Task instructions
**a.** Duplicate the part of the money and banking flashcards starting with "Test 3 ch 10" and going on through "in the past.".
**b.** Put this sentence from the money and banking flashcards into Spanish: "This refers to the ease with which the asset may be converted into a medium of exchange without loss of value."
* Begin Source text *
Test 3 ch 10 (money and banking) Flashcards
Barter
The direct exchange of goods and services; requires a double coincidence of wants (I have to want what you are trading and vice versa)
Money
An asset that is generally accepted as a means of payment for goods and services.
Commodity money
It is an item that serves a useful purpose other than acting as a medium of exchange. (ex. salt, gold, and other precious metals that have been used in the past.
Fiat money
Is paper currency and coin that has been designated by government as legal tender (it must be accepted as payment for debts) - no real value.
The functions of money
1) Medium of exchange
2) Unit of account (standard of value)
3) Store of value (store of wealth)
Liquidity
This refers to the ease with which the asset may be converted into a medium of exchange without loss of value.
M1 measures of the money supply
M1, includes liquid assets, such as cash and checking account deposits, that are directly and immediately spendable.
* End Source text *
* Begin Provided data *
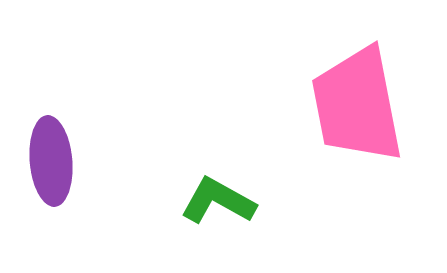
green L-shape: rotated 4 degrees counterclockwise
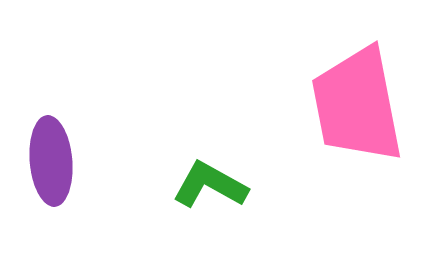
green L-shape: moved 8 px left, 16 px up
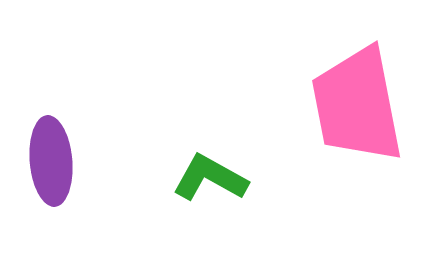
green L-shape: moved 7 px up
* End Provided data *
Answers to the problems
**a.**
Test 3 ch 10 (money and banking) Flashcards
Barter
The direct exchange of goods and services; requires a double coincidence of wants (I have to want what you are trading and vice versa)
Money
An asset that is generally accepted as a means of payment for goods and services.
Commodity money
It is an item that serves a useful purpose other than acting as a medium of exchange. (ex. salt, gold, and other precious metals that have been used in the past.

**b.** Esto se refiere a la facilidad con la que el activo puede convertirse en un medio de intercambio sin pérdida de valor.